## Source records
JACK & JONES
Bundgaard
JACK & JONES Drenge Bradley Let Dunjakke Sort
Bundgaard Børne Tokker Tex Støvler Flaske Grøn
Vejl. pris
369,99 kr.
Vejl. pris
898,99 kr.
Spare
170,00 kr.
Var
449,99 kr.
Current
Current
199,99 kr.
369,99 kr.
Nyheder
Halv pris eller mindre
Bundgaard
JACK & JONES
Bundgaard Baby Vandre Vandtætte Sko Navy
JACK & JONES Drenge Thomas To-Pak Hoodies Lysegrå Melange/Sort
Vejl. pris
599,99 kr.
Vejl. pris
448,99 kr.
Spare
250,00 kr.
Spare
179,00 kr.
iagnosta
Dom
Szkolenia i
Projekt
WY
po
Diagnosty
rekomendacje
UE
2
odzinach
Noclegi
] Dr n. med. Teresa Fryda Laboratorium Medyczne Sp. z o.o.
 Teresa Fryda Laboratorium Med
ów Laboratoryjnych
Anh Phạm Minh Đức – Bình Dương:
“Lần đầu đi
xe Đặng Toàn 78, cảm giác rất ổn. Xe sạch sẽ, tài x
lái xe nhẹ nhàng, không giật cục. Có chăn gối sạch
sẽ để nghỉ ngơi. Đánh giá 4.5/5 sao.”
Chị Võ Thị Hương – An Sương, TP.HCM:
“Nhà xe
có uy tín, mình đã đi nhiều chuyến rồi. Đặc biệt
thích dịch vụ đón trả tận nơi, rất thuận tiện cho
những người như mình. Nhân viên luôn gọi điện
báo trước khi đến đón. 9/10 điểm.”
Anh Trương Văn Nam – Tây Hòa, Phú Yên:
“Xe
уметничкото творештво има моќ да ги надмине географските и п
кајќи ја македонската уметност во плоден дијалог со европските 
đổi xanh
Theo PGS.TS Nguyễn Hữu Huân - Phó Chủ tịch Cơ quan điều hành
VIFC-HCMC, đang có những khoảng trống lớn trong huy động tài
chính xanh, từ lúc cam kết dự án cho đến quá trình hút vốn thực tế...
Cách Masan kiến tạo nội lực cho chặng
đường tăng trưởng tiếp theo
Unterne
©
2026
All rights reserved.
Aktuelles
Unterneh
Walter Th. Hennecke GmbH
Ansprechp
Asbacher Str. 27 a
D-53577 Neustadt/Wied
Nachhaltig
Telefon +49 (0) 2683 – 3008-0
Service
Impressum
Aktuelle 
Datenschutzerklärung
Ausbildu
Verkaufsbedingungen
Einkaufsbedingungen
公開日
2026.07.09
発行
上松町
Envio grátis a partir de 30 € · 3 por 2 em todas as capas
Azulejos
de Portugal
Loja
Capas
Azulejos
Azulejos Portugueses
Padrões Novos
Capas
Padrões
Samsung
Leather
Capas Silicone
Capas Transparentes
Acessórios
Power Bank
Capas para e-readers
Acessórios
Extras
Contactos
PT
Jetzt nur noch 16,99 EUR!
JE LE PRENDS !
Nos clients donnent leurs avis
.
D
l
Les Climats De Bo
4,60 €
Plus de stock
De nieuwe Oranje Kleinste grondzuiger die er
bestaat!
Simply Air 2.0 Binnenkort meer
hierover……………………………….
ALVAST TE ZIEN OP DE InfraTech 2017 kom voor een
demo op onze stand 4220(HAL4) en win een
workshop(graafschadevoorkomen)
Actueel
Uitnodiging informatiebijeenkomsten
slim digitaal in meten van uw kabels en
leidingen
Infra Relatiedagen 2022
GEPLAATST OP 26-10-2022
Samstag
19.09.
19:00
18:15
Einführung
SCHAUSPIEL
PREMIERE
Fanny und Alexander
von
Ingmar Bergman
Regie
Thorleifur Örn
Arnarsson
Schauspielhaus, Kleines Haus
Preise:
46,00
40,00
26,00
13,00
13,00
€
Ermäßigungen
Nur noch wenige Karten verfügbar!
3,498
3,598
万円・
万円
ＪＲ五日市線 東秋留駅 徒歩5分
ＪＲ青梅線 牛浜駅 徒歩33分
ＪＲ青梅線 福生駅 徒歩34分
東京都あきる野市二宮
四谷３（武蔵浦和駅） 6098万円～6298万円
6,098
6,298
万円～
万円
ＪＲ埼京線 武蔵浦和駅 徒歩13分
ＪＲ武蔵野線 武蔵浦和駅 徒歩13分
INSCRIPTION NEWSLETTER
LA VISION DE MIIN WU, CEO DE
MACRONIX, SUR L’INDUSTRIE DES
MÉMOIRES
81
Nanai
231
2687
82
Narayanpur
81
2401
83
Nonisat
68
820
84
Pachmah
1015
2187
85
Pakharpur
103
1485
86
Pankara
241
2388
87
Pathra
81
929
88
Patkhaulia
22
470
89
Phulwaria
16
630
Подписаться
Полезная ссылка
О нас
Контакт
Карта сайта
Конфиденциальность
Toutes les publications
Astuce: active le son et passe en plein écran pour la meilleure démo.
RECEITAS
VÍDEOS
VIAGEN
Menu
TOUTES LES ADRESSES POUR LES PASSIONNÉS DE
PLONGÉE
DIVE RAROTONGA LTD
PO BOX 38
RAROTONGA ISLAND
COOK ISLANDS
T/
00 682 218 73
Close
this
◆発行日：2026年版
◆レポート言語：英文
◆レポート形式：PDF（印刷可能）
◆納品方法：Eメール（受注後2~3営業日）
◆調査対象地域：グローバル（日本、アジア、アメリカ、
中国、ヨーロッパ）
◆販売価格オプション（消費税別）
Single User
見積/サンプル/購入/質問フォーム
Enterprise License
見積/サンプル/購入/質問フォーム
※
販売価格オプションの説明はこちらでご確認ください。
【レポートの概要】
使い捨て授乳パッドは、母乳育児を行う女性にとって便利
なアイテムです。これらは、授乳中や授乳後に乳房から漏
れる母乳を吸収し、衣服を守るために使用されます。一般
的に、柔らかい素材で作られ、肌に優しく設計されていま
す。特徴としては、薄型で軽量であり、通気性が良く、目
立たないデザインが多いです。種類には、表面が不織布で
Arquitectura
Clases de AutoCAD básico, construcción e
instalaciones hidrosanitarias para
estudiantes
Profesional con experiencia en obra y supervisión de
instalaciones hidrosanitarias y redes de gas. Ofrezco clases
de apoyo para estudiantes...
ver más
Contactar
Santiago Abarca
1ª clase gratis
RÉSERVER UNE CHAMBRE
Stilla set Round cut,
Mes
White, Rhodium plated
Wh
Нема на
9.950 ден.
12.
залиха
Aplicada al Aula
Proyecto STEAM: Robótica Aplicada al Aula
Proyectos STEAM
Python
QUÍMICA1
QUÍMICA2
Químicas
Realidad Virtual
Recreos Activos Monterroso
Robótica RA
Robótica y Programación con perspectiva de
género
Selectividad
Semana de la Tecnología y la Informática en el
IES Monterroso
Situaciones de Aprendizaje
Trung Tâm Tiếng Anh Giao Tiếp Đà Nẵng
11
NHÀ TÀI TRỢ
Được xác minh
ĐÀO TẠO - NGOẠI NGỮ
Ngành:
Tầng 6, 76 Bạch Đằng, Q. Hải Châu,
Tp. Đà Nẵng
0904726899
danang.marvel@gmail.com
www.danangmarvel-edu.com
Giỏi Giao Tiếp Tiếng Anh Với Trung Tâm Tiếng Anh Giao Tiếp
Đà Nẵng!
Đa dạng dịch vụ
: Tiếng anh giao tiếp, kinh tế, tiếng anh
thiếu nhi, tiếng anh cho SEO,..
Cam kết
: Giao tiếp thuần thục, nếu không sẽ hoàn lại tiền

## Task details
Reproduce every line above containing "sạch".

## Solved exercise
xe Đặng Toàn 78, cảm giác rất ổn. Xe sạch sẽ, tài x
lái xe nhẹ nhàng, không giật cục. Có chăn gối sạch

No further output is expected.